**WHAT YOU WILL DO**
Going line by line through the records below, count those with the word "Mode" and give only the count.

===== SOURCE MATERIAL =====

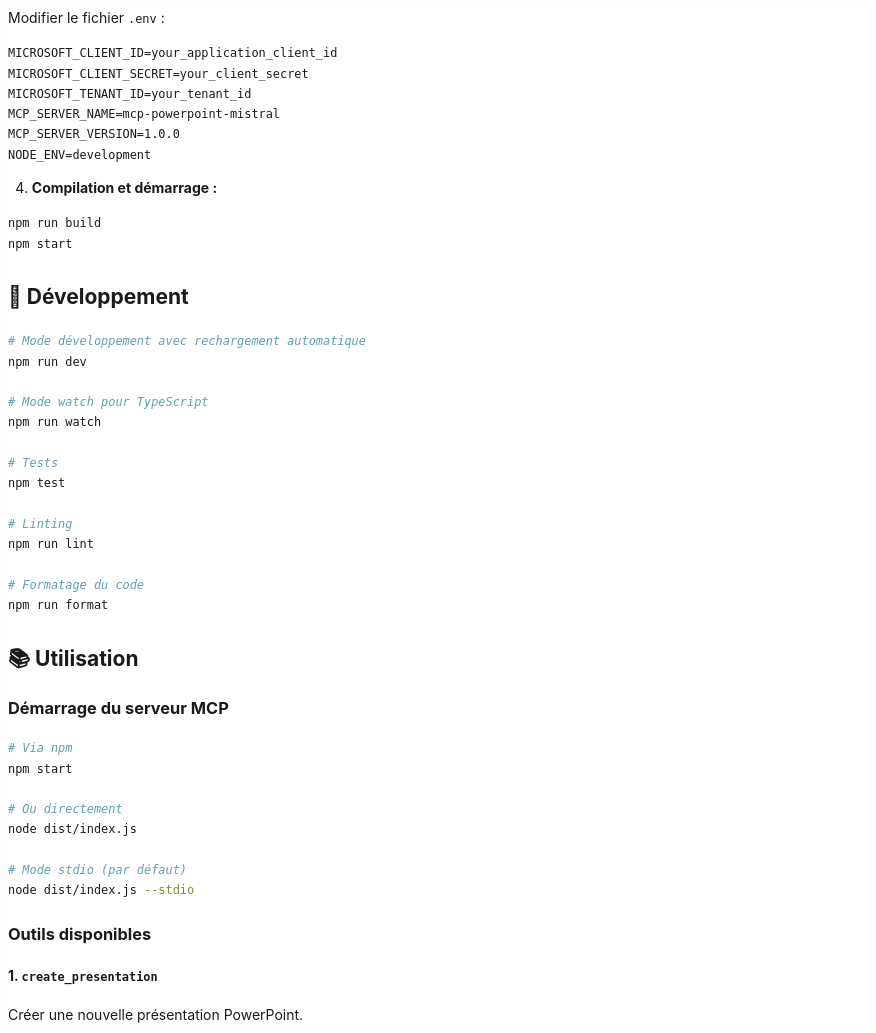 Modifier le fichier `.env` :
```env
MICROSOFT_CLIENT_ID=your_application_client_id
MICROSOFT_CLIENT_SECRET=your_client_secret
MICROSOFT_TENANT_ID=your_tenant_id
MCP_SERVER_NAME=mcp-powerpoint-mistral
MCP_SERVER_VERSION=1.0.0
NODE_ENV=development
```

4. **Compilation et démarrage :**
```bash
npm run build
npm start
```

## 🔨 Développement

```bash
# Mode développement avec rechargement automatique
npm run dev

# Mode watch pour TypeScript
npm run watch

# Tests
npm test

# Linting
npm run lint

# Formatage du code
npm run format
```

## 📚 Utilisation

### Démarrage du serveur MCP

```bash
# Via npm
npm start

# Ou directement
node dist/index.js

# Mode stdio (par défaut)
node dist/index.js --stdio
```

### Outils disponibles

#### 1. `create_presentation`
Créer une nouvelle présentation PowerPoint.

=====

**RESPONSE AREA**
3